### TEXT SEGMENT:
= = = = =

ITEM 3.                  Quantitative and Qualitative Disclosures About Market Risk

 

We are exposed to market risk from changes in interest rates on our variable rate senior debt.  Under certain covenants that are measured periodically, we may be required from time to time to protect ourselves from interest rate fluctuations through the use of derivative rate hedging instruments.  If the borrowing rates under LIBOR were to increase 1% above the current rates as of June 30, 2005, our interest expense on our senior debt would increase by approximately $3.4 million on an annual basis, including any interest expense associated with the use of derivative rate hedging instruments as described below. We do not have significant interest rate risk related to our senior subordinated notes, which have a fixed interest rate of 7.625%.

 

As of June 30, 2005, we had a derivative rate hedging transaction in place for a notional amount of $30.0 million that effectively fixes LIBOR at 5.8% and expires in 2008.  The fair value of the rate hedging transaction as of June 30, 2005, based upon current market rates, is included as derivative instruments in other long-term liabilities according to the maturity date of the instrument. Our rate hedging transaction is tied to the three-month LIBOR interest rate, which may fluctuate significantly on a daily basis. The fair value of the hedging transaction is affected by a combination of several factors, including the change in the three-month LIBOR rate and the forward interest rate to

 

45



 

maturity. Any increase in the three-month LIBOR rate and/or the forward interest rate to maturity results in a more favorable valuation, while any decrease in the three-month LIBOR rate and/or forward interest rate to maturity results in a less favorable valuation. The derivative instrument liability as of June 30, 2005 was $1.5 million, which represented a decrease of $0.6 million from the balance as of December 31, 2004. This decrease in liability was due primarily to an increase in the forward interest rate to maturity and an increase in LIBOR rates.

 

Our credit exposure under this agreement, or similar agreements we may enter into in the future, is the cost of replacing an agreement in the event of nonperformance by our counter-party.  To minimize this risk, we select high credit quality counter-parties.  We do not anticipate nonperformance by such counter-parties, and no material loss would be expected in the event of the counter-parties’ nonperformance.

 

Our credit exposure related to our cash equivalents is limited to money market instruments consisting of short-term government securities and repurchase agreements that are fully collateralized by government securities.

 

Our credit exposure related to our accounts receivable does not represent a significant concentration of credit risk due to the high percentage of local business, the multiple markets in which we operate and the wide variety of advertisers.

 

See also additional disclosures regarding liquidity and capital resources made under Item 2 - Liquidity and Capital Resources above.

= = = = =

### DATA SEGMENT:
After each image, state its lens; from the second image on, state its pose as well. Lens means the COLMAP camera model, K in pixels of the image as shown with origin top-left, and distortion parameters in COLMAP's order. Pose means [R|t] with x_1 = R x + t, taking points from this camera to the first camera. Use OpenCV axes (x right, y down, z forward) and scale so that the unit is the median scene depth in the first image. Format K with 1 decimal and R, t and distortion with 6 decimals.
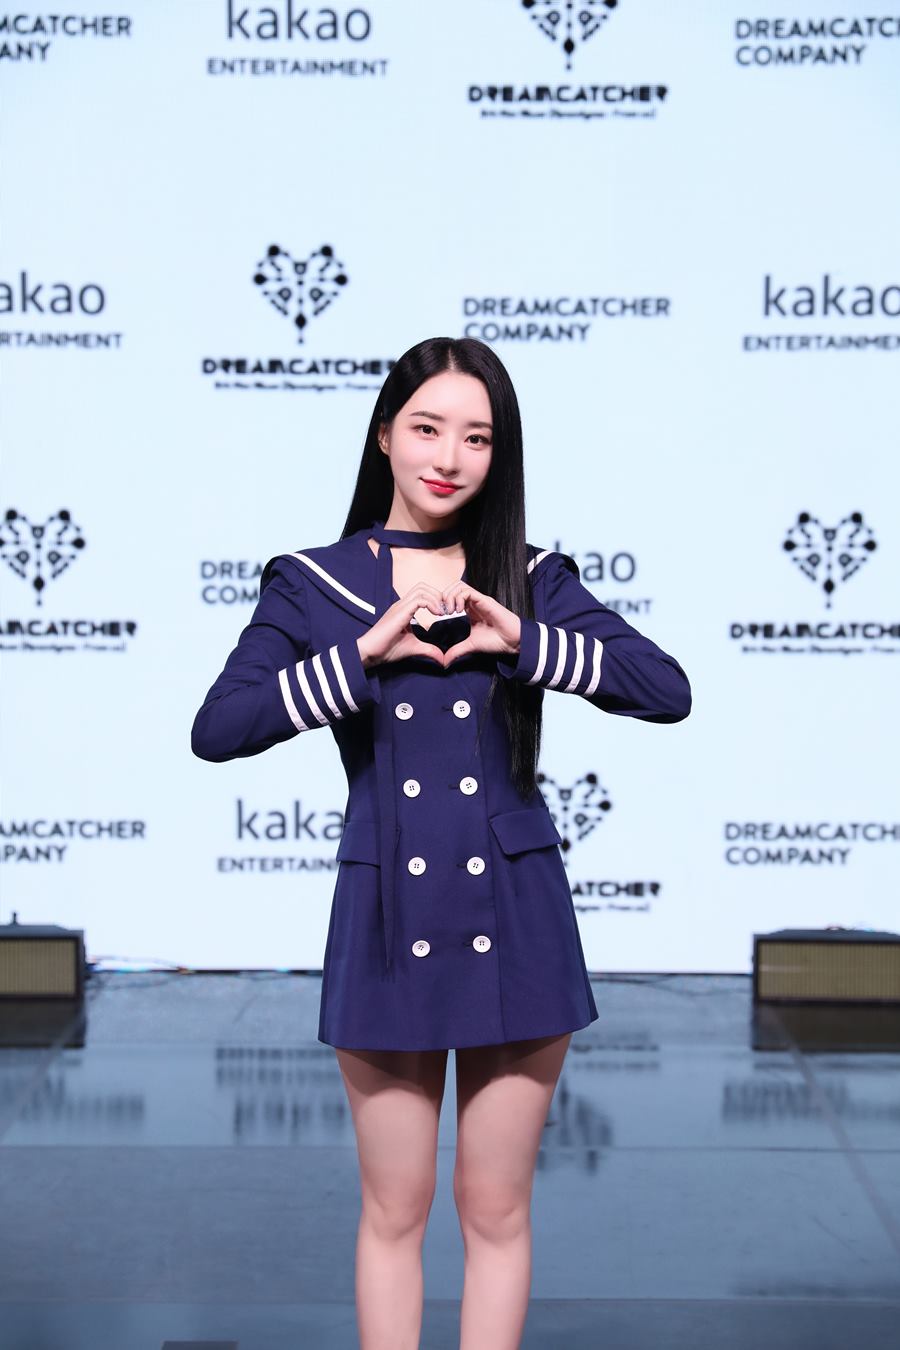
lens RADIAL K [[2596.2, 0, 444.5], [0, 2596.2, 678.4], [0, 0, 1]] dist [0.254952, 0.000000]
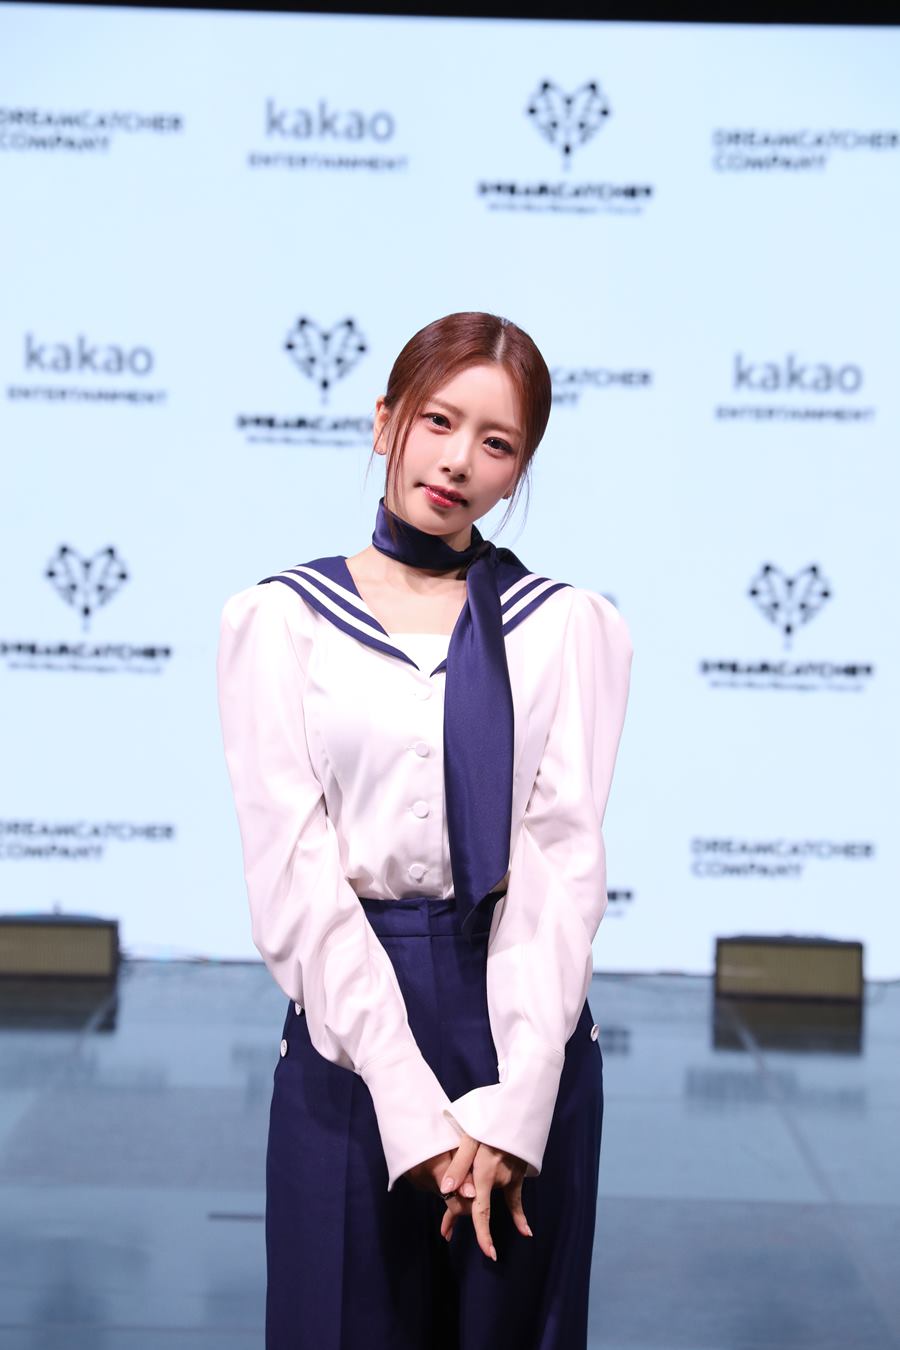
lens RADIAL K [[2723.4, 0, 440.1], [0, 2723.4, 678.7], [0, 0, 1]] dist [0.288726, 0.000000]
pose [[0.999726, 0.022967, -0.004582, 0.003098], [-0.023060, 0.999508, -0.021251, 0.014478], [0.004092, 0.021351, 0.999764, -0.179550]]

= = = = =

Restate the market risk disclosure from "Our credit exposure related to our cash" to "by government securities.", swapping "money market instruments" for "money market funds". None of the data is needed for this work.

Our credit exposure related to our cash equivalents is limited to money market funds consisting of short-term government securities and repurchase agreements that are fully collateralized by government securities.